GEORGE WASHINGTON
(From a painting by Gilbert Stuart)

Britain at that time was lapsing towards an intenser form of monarchy, and the obstinate personality of George III (1760- 1820) did much to force on a struggle between the home and the colonial governments.

The conflict was precipitated by legislation which favoured the London East India Company at the expense of the American shipper. Three cargoes of tea which were imported under the new conditions were thrown overboard in Boston harbour by a band of men disguised as Indians (1773). Fighting only began in 1775 when the British government attempted to arrest two of the American leaders at Lexington near Boston. The first shots were fired in Lexington by the British; the first fighting occurred at Concord.

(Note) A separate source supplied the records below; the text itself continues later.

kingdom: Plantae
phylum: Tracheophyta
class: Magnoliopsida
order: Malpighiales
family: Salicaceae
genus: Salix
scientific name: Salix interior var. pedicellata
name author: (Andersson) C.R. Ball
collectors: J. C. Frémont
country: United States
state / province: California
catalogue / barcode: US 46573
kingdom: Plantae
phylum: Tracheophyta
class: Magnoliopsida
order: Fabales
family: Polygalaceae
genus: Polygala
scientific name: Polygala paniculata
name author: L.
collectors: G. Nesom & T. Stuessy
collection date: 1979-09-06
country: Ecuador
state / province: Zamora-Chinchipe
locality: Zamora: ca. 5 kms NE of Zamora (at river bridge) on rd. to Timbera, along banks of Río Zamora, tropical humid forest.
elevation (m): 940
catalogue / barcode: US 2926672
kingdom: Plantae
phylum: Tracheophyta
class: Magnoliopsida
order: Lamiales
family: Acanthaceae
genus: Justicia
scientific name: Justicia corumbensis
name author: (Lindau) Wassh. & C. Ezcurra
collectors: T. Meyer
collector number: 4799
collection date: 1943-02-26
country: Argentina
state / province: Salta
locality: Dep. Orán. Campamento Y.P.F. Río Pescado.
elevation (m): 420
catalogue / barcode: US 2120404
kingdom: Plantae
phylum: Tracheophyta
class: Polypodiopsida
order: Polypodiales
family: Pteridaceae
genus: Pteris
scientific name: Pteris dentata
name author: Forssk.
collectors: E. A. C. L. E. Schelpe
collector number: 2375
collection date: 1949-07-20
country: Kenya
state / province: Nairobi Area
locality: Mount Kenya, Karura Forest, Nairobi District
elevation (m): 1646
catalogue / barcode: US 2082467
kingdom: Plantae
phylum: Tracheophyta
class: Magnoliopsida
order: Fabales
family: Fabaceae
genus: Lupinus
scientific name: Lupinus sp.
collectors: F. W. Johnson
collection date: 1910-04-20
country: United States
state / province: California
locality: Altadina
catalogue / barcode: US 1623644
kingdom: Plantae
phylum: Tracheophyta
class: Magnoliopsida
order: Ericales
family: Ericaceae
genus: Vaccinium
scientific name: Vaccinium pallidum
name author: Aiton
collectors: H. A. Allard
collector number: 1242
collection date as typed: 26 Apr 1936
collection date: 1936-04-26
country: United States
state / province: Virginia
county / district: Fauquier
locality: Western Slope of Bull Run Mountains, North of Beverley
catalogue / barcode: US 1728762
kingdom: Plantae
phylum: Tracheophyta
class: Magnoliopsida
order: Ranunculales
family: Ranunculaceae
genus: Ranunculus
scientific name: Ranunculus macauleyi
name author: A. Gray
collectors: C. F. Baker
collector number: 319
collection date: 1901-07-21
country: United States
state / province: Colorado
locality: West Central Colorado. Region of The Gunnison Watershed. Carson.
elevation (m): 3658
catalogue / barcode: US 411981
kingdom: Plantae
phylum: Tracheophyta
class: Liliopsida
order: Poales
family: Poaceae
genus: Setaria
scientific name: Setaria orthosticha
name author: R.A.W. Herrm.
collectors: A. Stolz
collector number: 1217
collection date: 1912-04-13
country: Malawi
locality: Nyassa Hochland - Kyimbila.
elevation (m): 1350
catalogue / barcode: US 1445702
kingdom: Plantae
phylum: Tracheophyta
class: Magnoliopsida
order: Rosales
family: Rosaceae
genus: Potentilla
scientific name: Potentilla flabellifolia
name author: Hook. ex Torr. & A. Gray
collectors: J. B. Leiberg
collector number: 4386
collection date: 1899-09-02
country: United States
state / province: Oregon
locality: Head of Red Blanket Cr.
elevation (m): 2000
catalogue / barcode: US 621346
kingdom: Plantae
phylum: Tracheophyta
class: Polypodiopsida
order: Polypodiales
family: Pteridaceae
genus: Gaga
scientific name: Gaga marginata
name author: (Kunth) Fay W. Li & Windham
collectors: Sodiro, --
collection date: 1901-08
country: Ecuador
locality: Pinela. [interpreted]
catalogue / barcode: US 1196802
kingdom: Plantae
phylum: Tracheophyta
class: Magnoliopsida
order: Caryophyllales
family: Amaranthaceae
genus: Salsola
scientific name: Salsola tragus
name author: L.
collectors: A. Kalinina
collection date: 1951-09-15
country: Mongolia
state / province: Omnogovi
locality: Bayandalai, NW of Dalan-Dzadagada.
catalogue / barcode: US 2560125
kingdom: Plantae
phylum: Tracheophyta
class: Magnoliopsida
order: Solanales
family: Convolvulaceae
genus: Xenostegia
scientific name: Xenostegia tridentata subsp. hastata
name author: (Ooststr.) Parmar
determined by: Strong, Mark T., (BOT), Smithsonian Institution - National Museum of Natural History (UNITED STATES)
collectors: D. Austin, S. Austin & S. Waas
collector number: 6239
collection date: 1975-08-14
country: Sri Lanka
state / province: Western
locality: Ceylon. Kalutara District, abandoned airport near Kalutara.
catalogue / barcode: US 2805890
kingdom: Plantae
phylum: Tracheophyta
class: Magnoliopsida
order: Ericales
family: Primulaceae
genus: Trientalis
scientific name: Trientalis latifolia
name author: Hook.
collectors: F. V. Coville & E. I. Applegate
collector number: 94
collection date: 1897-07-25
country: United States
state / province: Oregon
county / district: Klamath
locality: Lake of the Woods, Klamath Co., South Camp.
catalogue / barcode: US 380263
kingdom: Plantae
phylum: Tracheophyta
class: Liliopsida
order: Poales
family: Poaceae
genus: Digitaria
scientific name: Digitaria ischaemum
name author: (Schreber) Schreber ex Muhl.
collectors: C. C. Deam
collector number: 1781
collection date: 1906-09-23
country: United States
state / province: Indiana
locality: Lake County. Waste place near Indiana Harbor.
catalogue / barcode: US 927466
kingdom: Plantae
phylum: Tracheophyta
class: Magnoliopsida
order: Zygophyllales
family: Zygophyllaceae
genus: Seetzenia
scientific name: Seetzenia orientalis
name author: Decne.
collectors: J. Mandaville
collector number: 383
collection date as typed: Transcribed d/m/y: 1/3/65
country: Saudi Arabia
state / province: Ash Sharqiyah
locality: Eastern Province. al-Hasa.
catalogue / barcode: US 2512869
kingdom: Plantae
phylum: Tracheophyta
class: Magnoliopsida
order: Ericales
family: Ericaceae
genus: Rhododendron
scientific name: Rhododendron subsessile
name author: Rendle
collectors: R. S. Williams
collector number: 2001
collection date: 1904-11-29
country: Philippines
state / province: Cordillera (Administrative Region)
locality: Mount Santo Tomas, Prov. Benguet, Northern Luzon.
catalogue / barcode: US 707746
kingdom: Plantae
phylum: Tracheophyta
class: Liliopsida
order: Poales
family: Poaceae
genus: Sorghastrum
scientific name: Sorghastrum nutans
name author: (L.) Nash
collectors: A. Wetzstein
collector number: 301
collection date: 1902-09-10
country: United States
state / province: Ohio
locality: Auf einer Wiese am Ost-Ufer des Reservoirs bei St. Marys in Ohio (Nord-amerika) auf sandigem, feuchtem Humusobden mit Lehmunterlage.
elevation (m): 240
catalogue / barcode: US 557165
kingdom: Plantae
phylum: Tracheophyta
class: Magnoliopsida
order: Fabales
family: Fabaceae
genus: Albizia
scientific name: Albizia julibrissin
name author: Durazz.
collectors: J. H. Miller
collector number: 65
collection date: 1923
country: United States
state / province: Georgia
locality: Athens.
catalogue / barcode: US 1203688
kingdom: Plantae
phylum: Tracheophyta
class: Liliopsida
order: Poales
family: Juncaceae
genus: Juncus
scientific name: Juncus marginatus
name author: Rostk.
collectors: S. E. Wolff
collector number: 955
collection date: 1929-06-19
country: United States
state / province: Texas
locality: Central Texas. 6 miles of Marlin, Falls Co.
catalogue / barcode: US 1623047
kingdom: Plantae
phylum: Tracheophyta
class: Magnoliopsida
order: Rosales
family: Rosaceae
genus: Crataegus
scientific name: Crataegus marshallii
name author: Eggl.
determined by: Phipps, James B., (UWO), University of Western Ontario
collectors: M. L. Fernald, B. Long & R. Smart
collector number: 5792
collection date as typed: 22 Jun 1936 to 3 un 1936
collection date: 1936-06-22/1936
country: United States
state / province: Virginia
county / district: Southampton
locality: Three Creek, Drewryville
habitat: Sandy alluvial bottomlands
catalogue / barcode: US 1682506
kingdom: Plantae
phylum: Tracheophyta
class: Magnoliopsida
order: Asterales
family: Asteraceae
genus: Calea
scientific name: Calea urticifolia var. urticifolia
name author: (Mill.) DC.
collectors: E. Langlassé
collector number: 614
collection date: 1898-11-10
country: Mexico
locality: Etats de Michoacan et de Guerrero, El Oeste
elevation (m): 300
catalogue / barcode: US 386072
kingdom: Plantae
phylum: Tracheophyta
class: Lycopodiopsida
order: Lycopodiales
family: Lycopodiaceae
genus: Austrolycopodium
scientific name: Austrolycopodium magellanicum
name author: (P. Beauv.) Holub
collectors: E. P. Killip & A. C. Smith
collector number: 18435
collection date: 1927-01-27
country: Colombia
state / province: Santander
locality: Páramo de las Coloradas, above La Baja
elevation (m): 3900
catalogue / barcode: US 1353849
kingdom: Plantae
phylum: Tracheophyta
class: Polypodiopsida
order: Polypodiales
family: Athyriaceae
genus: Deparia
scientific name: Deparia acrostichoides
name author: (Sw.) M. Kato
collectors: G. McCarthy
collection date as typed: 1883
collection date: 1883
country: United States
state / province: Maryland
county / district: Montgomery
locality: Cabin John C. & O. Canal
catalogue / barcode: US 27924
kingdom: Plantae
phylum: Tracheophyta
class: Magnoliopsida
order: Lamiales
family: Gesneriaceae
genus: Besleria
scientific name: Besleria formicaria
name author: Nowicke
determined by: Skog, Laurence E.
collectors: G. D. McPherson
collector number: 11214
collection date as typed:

THE BATTLE OF BUNKER HILL, NEAR BOSTON
(From the engraving of the picture by John Trumbull in the British Museum)

So the American War of Independence began, though for more than a year the colonists showed themselves extremely unwilling to sever their links with the mother land. It was not until the middle of 1776 that the Congress of the insurgent states issued “The Declaration of Independence.” George Washington, who like many of the leading colonists of the time had had a military training in the wars against the French, was made commander-in-chief. In 1777 a British general, General Burgoyne, in an attempt to reach New York from Canada, was defeated at Freemans Farm and obliged to surrender at Saratoga. In the same year the French and Spanish declared war upon Great Britain, greatly hampering her sea communications. A second British army under General Cornwallis was caught in the Yorktown peninsula in Virginia and obliged to capitulate in 1781. In 1783 peace was made in Paris, and the Thirteen Colonies from Maine to Georgia became a union of independent sovereign States. So the United States of America came into existence. Canada remained loyal to the British flag.